Re: [Htmlparser-user] Encoding problem when parsing html

SourceForge Headquarters 1320 Columbia Street Suite 310 San Diego, CA 92101 +1 (858) 422-6466

2007/1/16, Martin Sturm <mst...@gm...>:
> During the testing phase, I discovered that some web pages are not
> parsed correctly by HTMLParser. One of these webpages is for example
> http://www.microsoft.com.
> I think the problem is that according to the HTTP headers, the
> encoding is in UTF-8, but in HTML META tags this is changed to UTF-16.
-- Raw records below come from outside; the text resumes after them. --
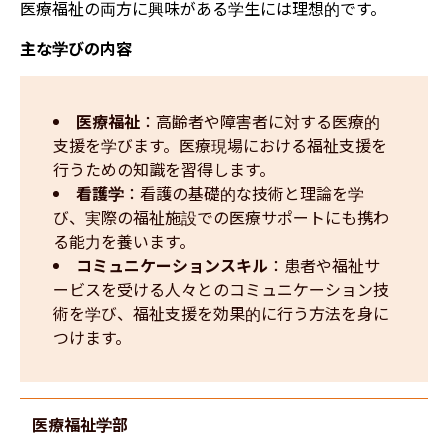
医療福祉の両方に興味がある学生には理想的です。
主な学びの内容
医療福祉
：高齢者や障害者に対する医療的
支援を学びます。医療現場における福祉支援を
行うための知識を習得します。
看護学
：看護の基礎的な技術と理論を学
び、実際の福祉施設での医療サポートにも携わ
る能力を養います。
コミュニケーションスキル
：患者や福祉サ
ービスを受ける人々とのコミュニケーション技
術を学び、福祉支援を効果的に行う方法を身に
つけます。
医療福祉学部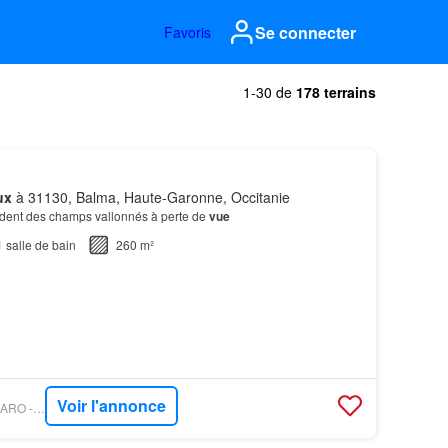
Se connecter
Favoris
1-30 de
178 terrains
ux
à 31130, Balma, Haute-Garonne, Occitanie
endent des champs vallonnés à perte de
vue
1
salle de bain
260 m²
Voir l'annonce
PROPRIÉTÉS LE FIGARO - PATRICE BESSE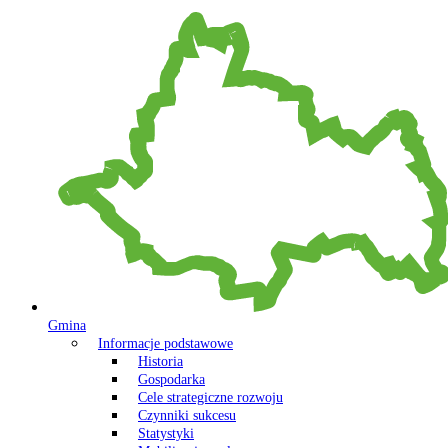
Gmina
Informacje podstawowe
Historia
Gospodarka
Cele strategiczne rozwoju
Czynniki sukcesu
Statystyki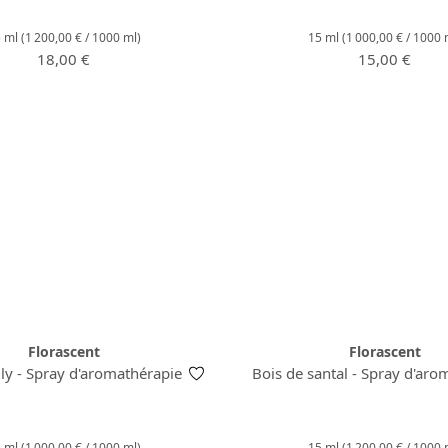
5 ml
(1 200,00 € / 1000 ml)
15 ml
(1 000,00 € / 1000 
Prix régulier :
Prix régulier 
18,00 €
15,00 €
Florascent
Florascent
ly - Spray d'aromathérapie
Bois de santal - Spray d'aro
5 ml
(1 000,00 € / 1000 ml)
15 ml
(1 200,00 € / 1000 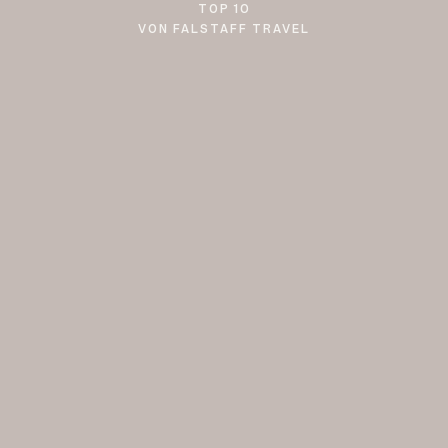
TOP 10
VON FALSTAFF TRAVEL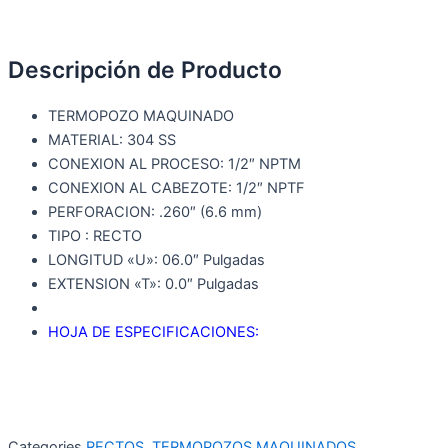
Descripción de Producto
TERMOPOZO MAQUINADO
MATERIAL: 304 SS
CONEXION AL PROCESO: 1/2″ NPTM
CONEXION AL CABEZOTE: 1/2″ NPTF
PERFORACION: .260″ (6.6 mm)
TIPO : RECTO
LONGITUD «U»: 06.0″ Pulgadas
EXTENSION «T»: 0.0″ Pulgadas
HOJA DE ESPECIFICACIONES:
Categories
RECTOS
,
TERMOPOZOS MAQUINADOS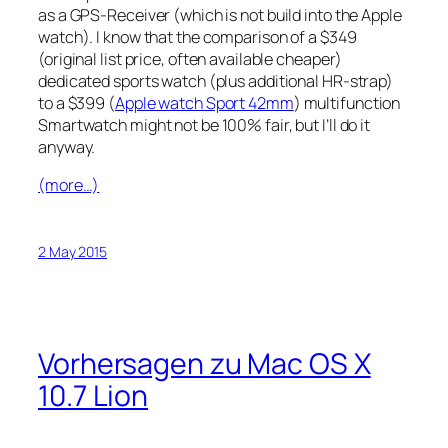
as a GPS-Receiver (which is not build into the Apple
watch). I know that the comparison of a $349
(original list price, often available cheaper)
dedicated sports watch (plus additional HR-strap)
to a $399 (
Apple watch Sport 42mm
) multifunction
Smartwatch might not be 100% fair, but I’ll do it
anyway.
(more…)
2 May 2015
Vorhersagen zu Mac OS X
10.7 Lion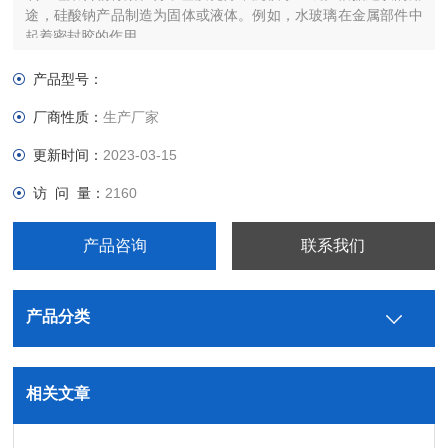
途，硅酸钠产品制造为固体或液体。例如，水玻璃在金属部件中
起着密封胶的作用。
产品型号：
厂商性质：
生产厂家
更新时间：
2023-03-15
访 问 量：
2160
产品咨询
联系我们
产品分类
相关文章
Today, I decided I wanted to know exactly what was going wrong. It
turned out that in the HTML code of www.microsoft.com, the charset is
defined two times using meta-tags (http-equiv="Content-Type"), first
as utf-16 and after that as utf-8. The actual encoding is apparently
utf-8, because if I remove the meta-tag for utf-16 of the html, the
page is parsed correctly.
Below is the offending HTML-code:

<html lang="en" dir="ltr"> <head>  <META http-equiv="Content-Type"
content="text/html; charset=utf-16">  <title>Microsoft
Corporation</title>  <meta http-equiv="Content-Type"
content="text/html; charset=utf-8">  <meta name="SearchTitle"
content="Microsoft.com">  <meta name="SearchDescription"
content="Microsoft.com Homepage">

I'm not sure if it is allowed by the html-specifications to define the
charset multiple time, but I guess not. I don't think it is really a
bug in HTMLParser, but if it takes the last defined charset (utf-8) it
would parse the site correctly. Why doesn't HTMLParser not do this?